Komşuya ihsân etme hususunda yakın komşunun uzak komşuya nispetle daha öncelikli görüldüğünü Hz. Peygamberin Hz. Aişe’den rivayet edilen şu hadisinden anlamaktayız. “Ya Rasulallah! İki komşum var. Bunlardan hangisine (öncelikle) hediye göndereyim? Dedi ki. “Sana kapısı itibariyle hangisi yakınsa ona gönder”
İslâm’ın komşulukla ilgili bizlere yüklemiş olduğu sorumluluklardan bir tanesi ise onun durumundan haberdar olmaktır.
Yani komşumuzun bir sıkıntı ve probleminin olup olmadığını bilmek, aç veya tok olduğundan haberdar olmaktır. Nitekim Hz. Peygamber bu hususa şöyle buyurarak dikkat çekmiştir: “Yanı başındaki komşusunun aç olduğunu bile bile tok olarak geceleyen kimse (gerçek anlamda) bana iman etmiş olamaz.”
İyi bir Müslüman olmanın yolu iyi bir komşu olmaktan geçiyor. İyi komşu olunmadan asla iyi Müslüman olunmaz. İyi komşu bu dünyada huzur ve saadet kaynaklarından birisidir. Atalarımız boşuna “Ev alma komşu al” dememişler.
Zamanımızda komşuluk ilişkilerinin zayıflaması ile birlikte bu ilişkiler ile birlikte yaşatılan örf ve âdetlerin (acıyı ve sevinci paylaşma, kardeşlik, yardımlaşma ve dayanışma…Vb.) eski gücünü kaybettiği görülmektedir. Kültürel mirasın yeni nesillere aktarılarak yaşatılması zayıflayan komşuluk ilişkileri sebebiyle artık daha zor hale gelmiştir. Toplumdaki bireylerin ortak bir kültürü paylaşmaları, biz duygusunu güçlendiren ve toplumun barış içerisinde yaşamasını kolaylaştıran bir olgudur.

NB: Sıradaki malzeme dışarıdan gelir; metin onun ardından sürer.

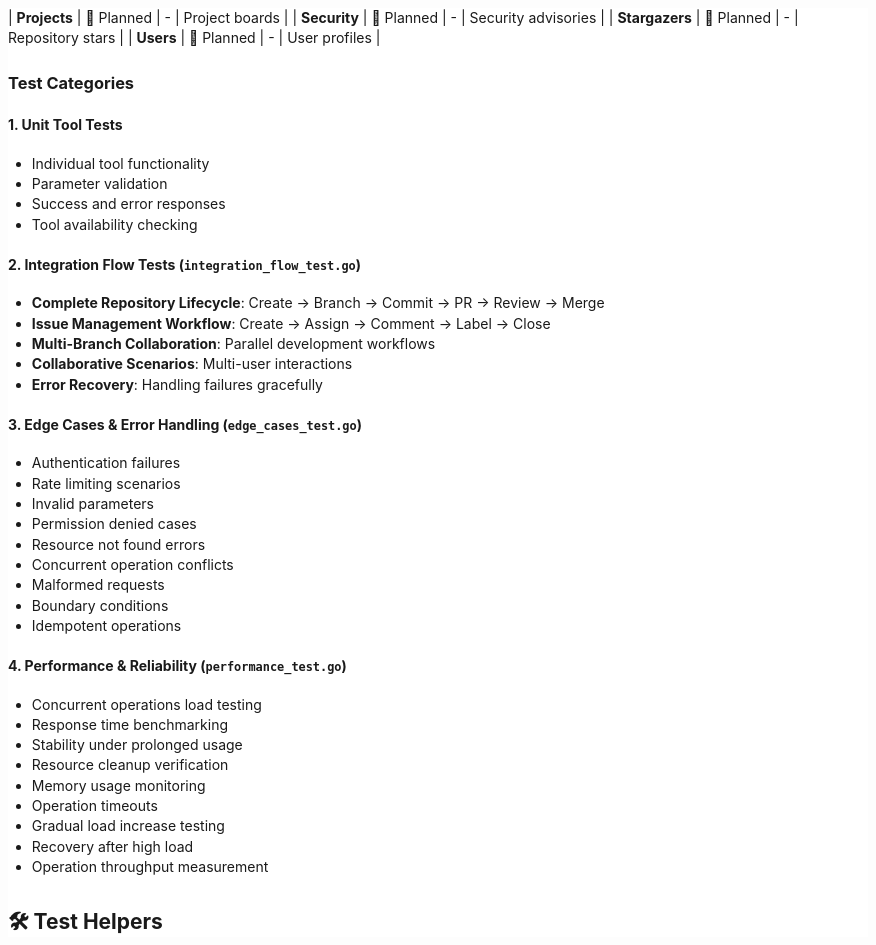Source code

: | **Projects** | 🚧 Planned | - | Project boards |
| **Security** | 🚧 Planned | - | Security advisories |
| **Stargazers** | 🚧 Planned | - | Repository stars |
| **Users** | 🚧 Planned | - | User profiles |

### Test Categories

#### 1. **Unit Tool Tests**

- Individual tool functionality
- Parameter validation
- Success and error responses
- Tool availability checking

#### 2. **Integration Flow Tests** (`integration_flow_test.go`)

- **Complete Repository Lifecycle**: Create → Branch → Commit → PR → Review → Merge
- **Issue Management Workflow**: Create → Assign → Comment → Label → Close
- **Multi-Branch Collaboration**: Parallel development workflows
- **Collaborative Scenarios**: Multi-user interactions
- **Error Recovery**: Handling failures gracefully

#### 3. **Edge Cases & Error Handling** (`edge_cases_test.go`)

- Authentication failures
- Rate limiting scenarios
- Invalid parameters
- Permission denied cases
- Resource not found errors
- Concurrent operation conflicts
- Malformed requests
- Boundary conditions
- Idempotent operations

#### 4. **Performance & Reliability** (`performance_test.go`)

- Concurrent operations load testing
- Response time benchmarking
- Stability under prolonged usage
- Resource cleanup verification
- Memory usage monitoring
- Operation timeouts
- Gradual load increase testing
- Recovery after high load
- Operation throughput measurement

## 🛠️ Test Helpers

Buradan hareketle komşuluk ilişkilerinin yeniden canlandırılması fertleri hem içerisinde bulundukları yalnızlıktan kurtaracak hem de toplumsal barışa önemli bir katkı sunacaktır.
Günümüzde giderek unutulmaya yüz tutan değerlerimizden biri olan komşuluk ilişkilerini Kur’an’ın ve Sünnetin öngördüğü tarzda yeşertmeye ve geliştirmeye, bu konuda İslam’ın koyduğu ilkeleri yeniden hayata hâkim kılmaya ihtiyaç vardır.